What Should I Offer? Where Should I Start?

Before we discuss the various scenarios, we need to understand what MARKET VALUE is. For our purposes, MARKET VALUE will be defined as the price, which the home should actually sell for. I often come across people who say they will NEVER pay the Asking Price for a listing. It sounds reasonable enough, but surprisingly, it only applies to certain listings. Oddly enough, it often happens that homes will sell for higher than their Asking Price, but still at Market Value.

It may seem that the buyer is foolish to pay higher than the Asking Price, but this is not the case. What this person should be saying is that they would never pay more than MARKET VALUE. But even this may not be true if the desired home has more Personal Value to you than to everyone else.
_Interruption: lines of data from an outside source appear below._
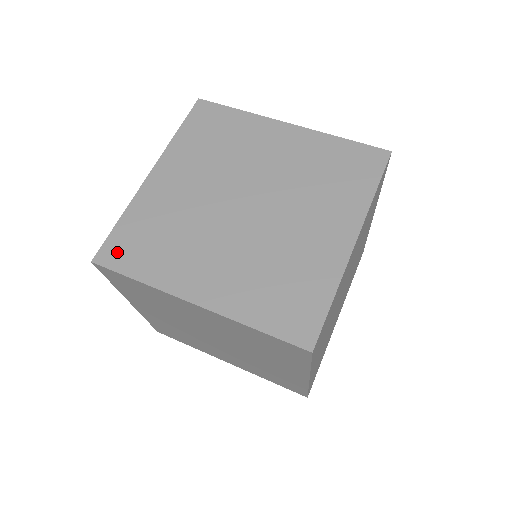
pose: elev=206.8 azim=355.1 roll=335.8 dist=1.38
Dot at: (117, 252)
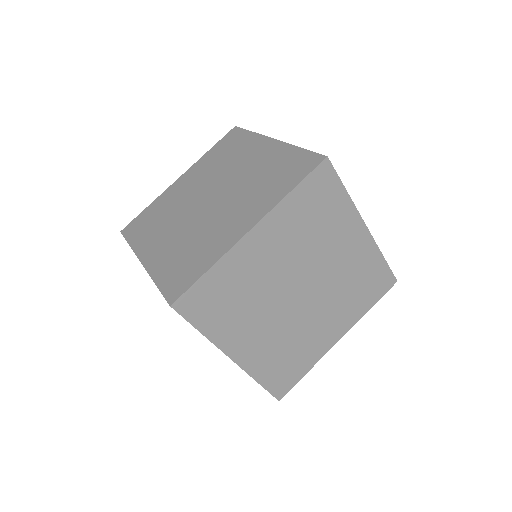
Dot at: (133, 227)
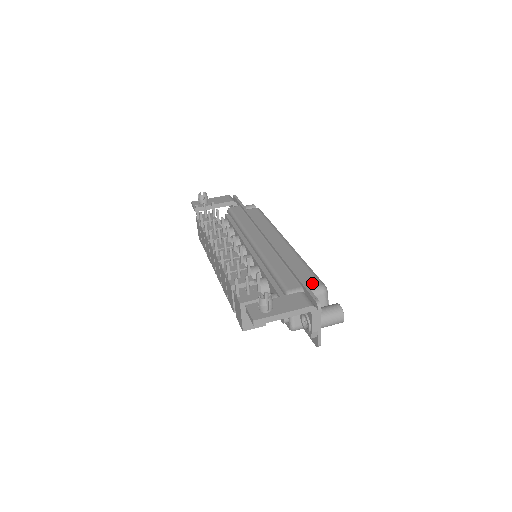
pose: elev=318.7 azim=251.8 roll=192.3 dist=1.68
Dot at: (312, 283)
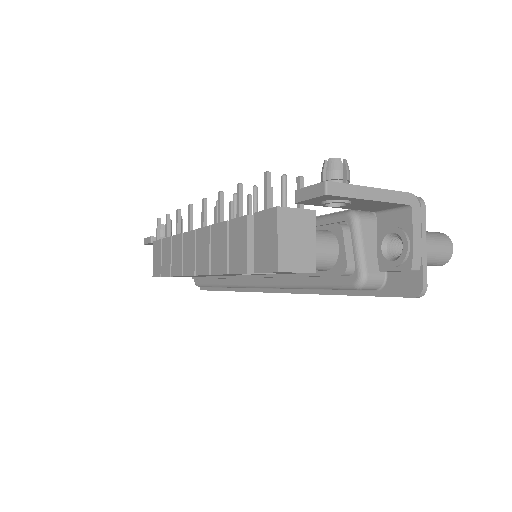
Dot at: occluded
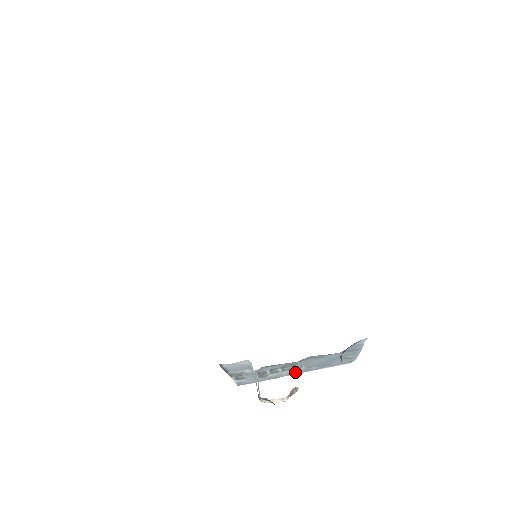
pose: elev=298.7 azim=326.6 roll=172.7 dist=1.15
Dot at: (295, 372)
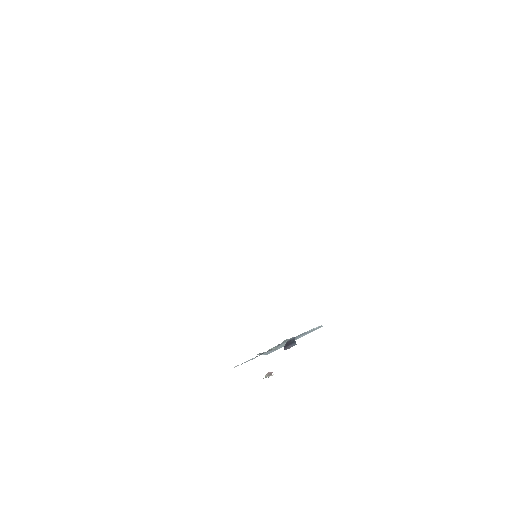
Dot at: occluded
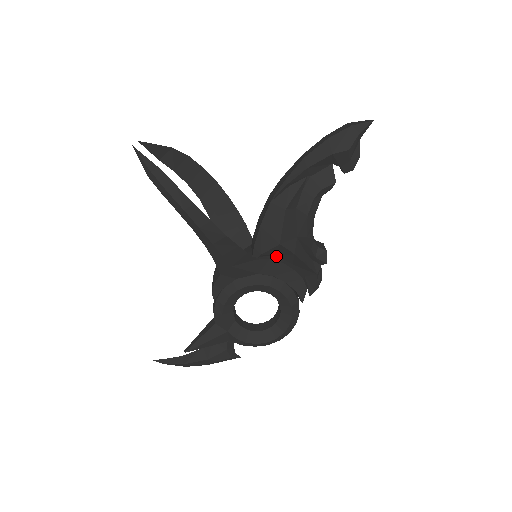
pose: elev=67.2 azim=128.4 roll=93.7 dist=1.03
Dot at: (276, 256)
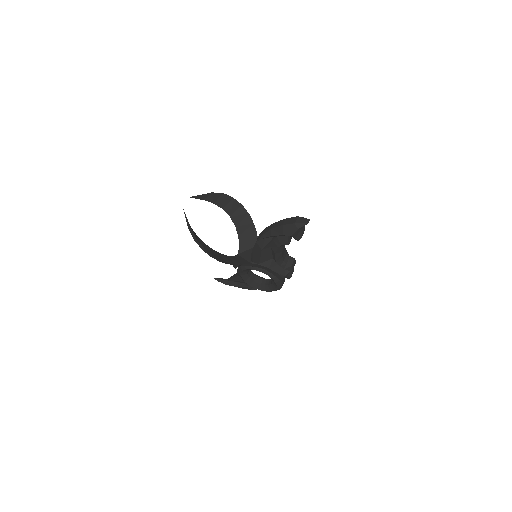
Dot at: occluded
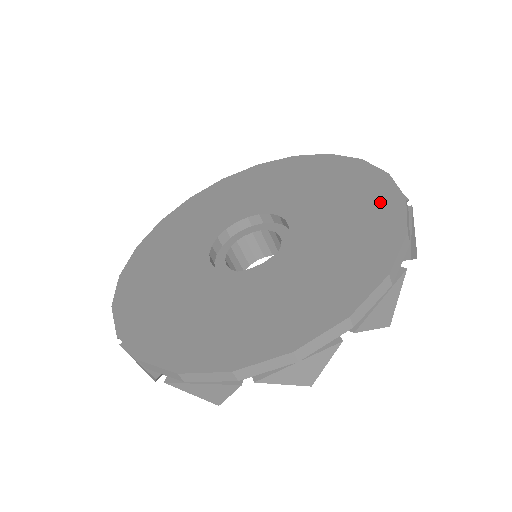
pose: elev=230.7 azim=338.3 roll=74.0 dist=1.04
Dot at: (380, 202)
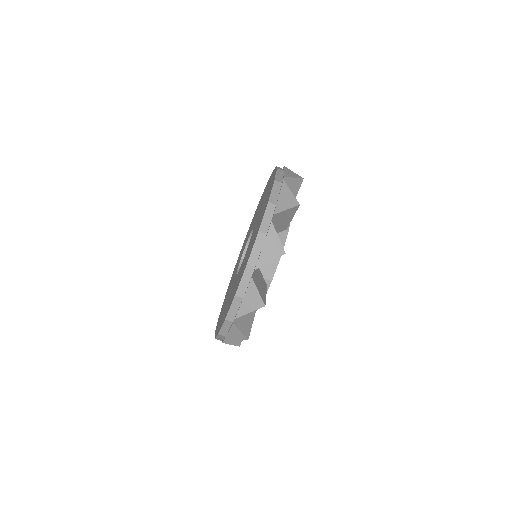
Dot at: occluded
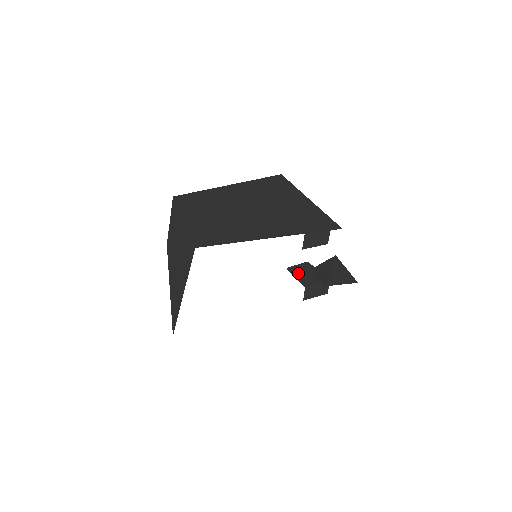
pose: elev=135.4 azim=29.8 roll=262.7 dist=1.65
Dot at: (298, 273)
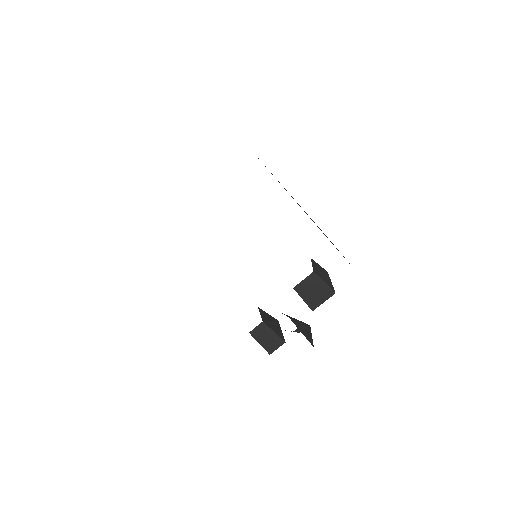
Dot at: (265, 315)
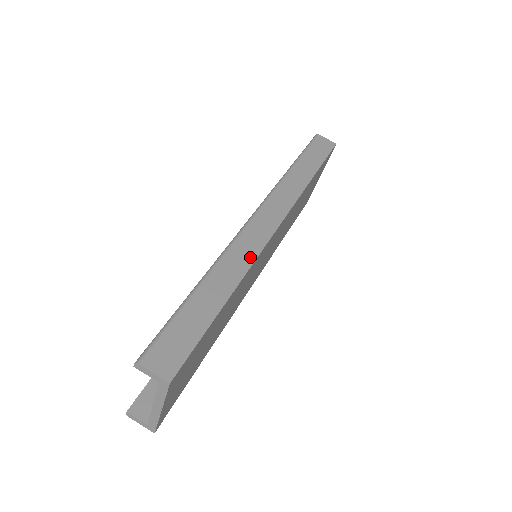
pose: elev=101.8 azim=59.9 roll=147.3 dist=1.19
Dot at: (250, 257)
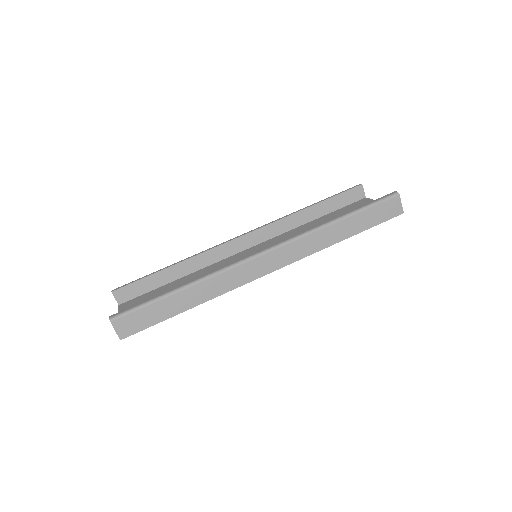
Dot at: (229, 287)
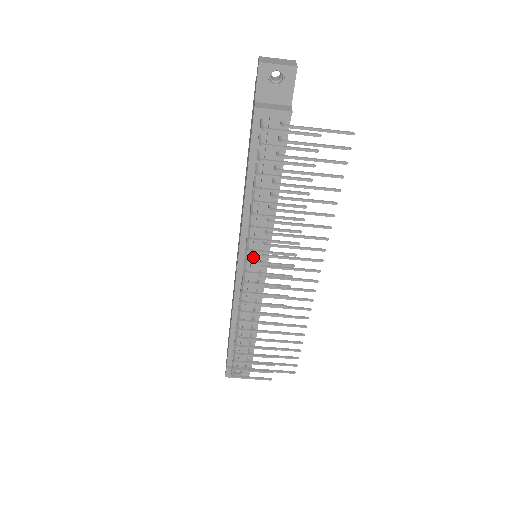
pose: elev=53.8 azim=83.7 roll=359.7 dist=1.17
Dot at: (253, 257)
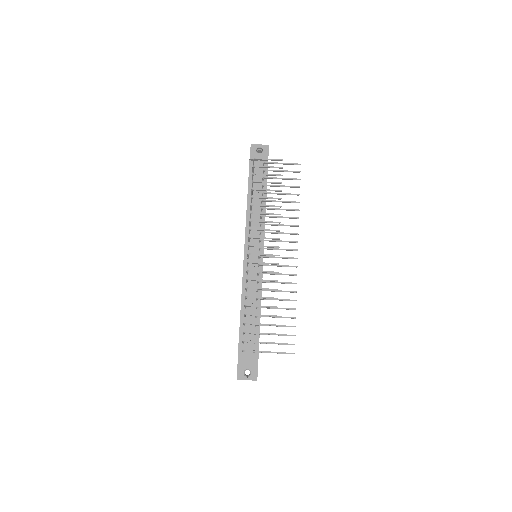
Dot at: occluded
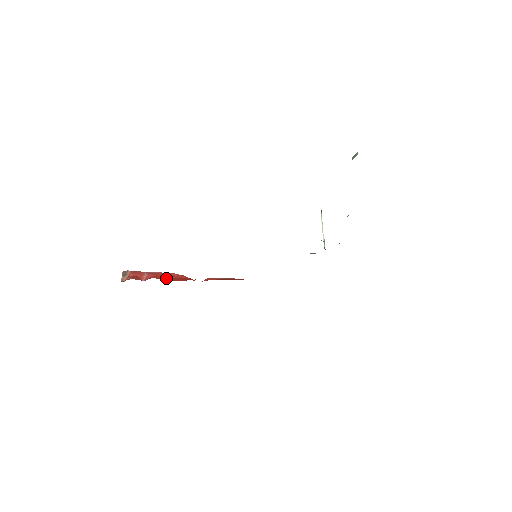
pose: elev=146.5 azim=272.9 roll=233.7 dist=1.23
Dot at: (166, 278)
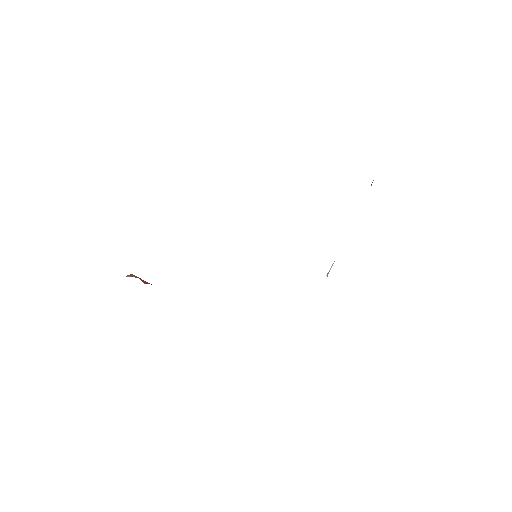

Let me give you an example using a $100 bill. If I advertised to sell that bill for $150, how many calls will I get, and what will I be offered? What would happen if I advertised that same bill for $50? How many people would be calling me, making me offers? The Market Value of this bill is $100, it’s not relevant if it’s advertised for more or for less.   
I will help you to determine the true Market Value of any properties that you are interested in. One other factor that comes into play is the value that the property has for you personally. If it happens to be your Dream Home, obviously, the property is worth more to you, than its actual Market Value. This may become a factor when making the offer.
We will determine what the Market Value is, and make the offer on the desired property based on:
1)      Market Value
2)      Personal Value of the home to you
3)      Fear of Loss, especially if there is another offer being tabled with yours
4)      What is within your financial comfort zone
Desired Home is Very Overpriced
My experience has shown it is not even worth the effort to draw up the offer, because the vendor will not sell the home at a reasonable price, especially if the listing is relatively new. This home will not be snapped up quickly, and there is no rush to make an offer. The longer the listing has been on the market, the more likely it is that the vendor will entertain an offer that is closer to Market Value. There is very little fear of loss associated with this home.
Desired Home is Somewhat to Slightly Overpriced
On a new listing, the vendor may be unwilling to accept an offer that is less than he is asking. But, if the home has been listed for a while, he will be more receptive. An offer on this home might include appliances or a closing date that suits you, but not the vendor. There is not a great fear of loss associated with this home, unless you hear that you are in competition with another offer.
Desired Home is Priced at Market Value
This listing will sell very quickly. Fear of loss will play a large role. There will likely not be time to make a leisurely decision. The vendor will not accept an offer for less than he is asking. When making an offer on this home, you do not want to fool around asking for extras or unreasonable closing dates, not unless you are going to pay over and above the asking price. It is very likely that you will be in competition when making this offer. How badly do you want the home? You may only have one shot to tender your bid. Will it be the one the vendor accepts? If you have a property to sell, the vendor will likely turn down your offer.
Desired Home is Priced Less than Market Value
Fear of loss plays the largest role in this scenario. Many people may be making an offer at the same time, possibly only hours after the home hits the MLS system. You will have to make your decision quickly, and offer the maximum that you are willing to pay for this particular property, or be prepared to lose it. It is best to find out what closing date suits the vendor best, and tailor the offer to suit the vendor in any way possible. If you have a property to sell, don’t waste the time putting in the offer, unless you are able to bridge finance or own two properties at once. What is funny about this situation is that even though the property is undervalued, because there is a fight for the property, the offers presented usually are for higher than the Asking Price, and tend to reflect the actual Market Value.